The articles from Coal City’s Ashamy Store have been transferred from the Joliet Area Historical Society Museum to the Grundy County Historical Museum. These items were given to Joliet by Sharon Asahamy Skaggs and her brother, Roger, because they later lived in Joliet and there was no museum in Coal City.
There are over 165 items ranging from shoehorns and button hooks to bench seats and wash tubs. A new Ashamy Dry Goods and Apparel display was created next to the Baum Store display.
The story of the Ashamy Store begins when Nicholas Ashamy came to the U.S. from Lebanon around 1900 when he was 17. He started with a suitcase full of merchandise, walking from farm to farm, selling his wares in the Braidwood and Coal City area.
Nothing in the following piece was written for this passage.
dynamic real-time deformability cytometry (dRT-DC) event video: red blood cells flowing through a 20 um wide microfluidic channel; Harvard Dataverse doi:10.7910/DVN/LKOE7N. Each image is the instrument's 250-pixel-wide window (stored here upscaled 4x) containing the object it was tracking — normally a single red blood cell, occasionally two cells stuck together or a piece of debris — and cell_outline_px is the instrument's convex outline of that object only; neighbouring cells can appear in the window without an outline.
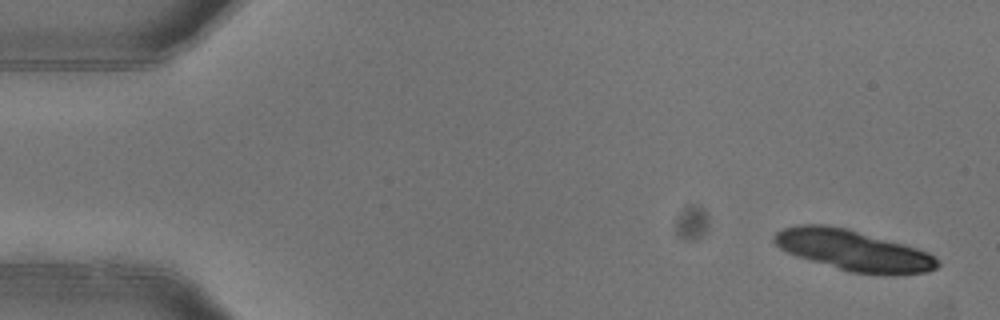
{"species": "common noctule bat (a hibernating species)", "species_latin": "Nyctalus noctula", "temperature_condition": "warm", "stored_images_in_passage": 7, "camera_frame_rate_fps": 3000, "um_per_image_px": 0.085, "animal": {"sex": "female"}, "frame": {"image": 1, "passage_image": 1, "time_ms": 0.0, "image_size_px": [1000, 320], "cell_outline_px": [[940, 264], [936, 268], [928, 272], [852, 272], [796, 256], [780, 248], [772, 240], [772, 236], [776, 232], [784, 228], [796, 224], [824, 224], [848, 228], [904, 244], [928, 252]], "centroid_in_image_um": [72.43, 21.22], "position_along_channel_um": 12.6, "area_um2": 37.69}}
And he did all right, because in 1909 he opened a store at 495 S. Broadway in Coal City. His wife, Lizzie, minded the store, while Nick kept on peddling – with his new horse and buggy. Then, in 1914, Nick moved his business to 105 S. Broadway where it operated until 1981.
Ashamy Store sold moderately priced clothing and footwear for men, women, and children. The Ashamy children helped run the store – Fred, Newt, Adele, and Clara. The youngest son, Roger, became a professor at Lewis University, but he worked in the store on the weekends and then full time after he retired. But as Sharon Ashamy noted, business dropped off every time a new shopping mall opened. So, after six years of working the store together, Roger and Sharon decided it was time to close. On May 8, 2003, Sharon Ashamy decided to give the remaining items from the Ashamy Dry Goods and Apparel Store “to the wonderful, new Joliet Area Historical Museum, and be content in knowing that thousands of people down through the ages will be able to see and learn from these relics of the past.” Later, in April of 2022, the Joliet Area Historical Museum Board of Directors voted to transfer the Ashamy Store collection to the new Grundy County Historical Society Museum. The legacy has now become our proud responsibility.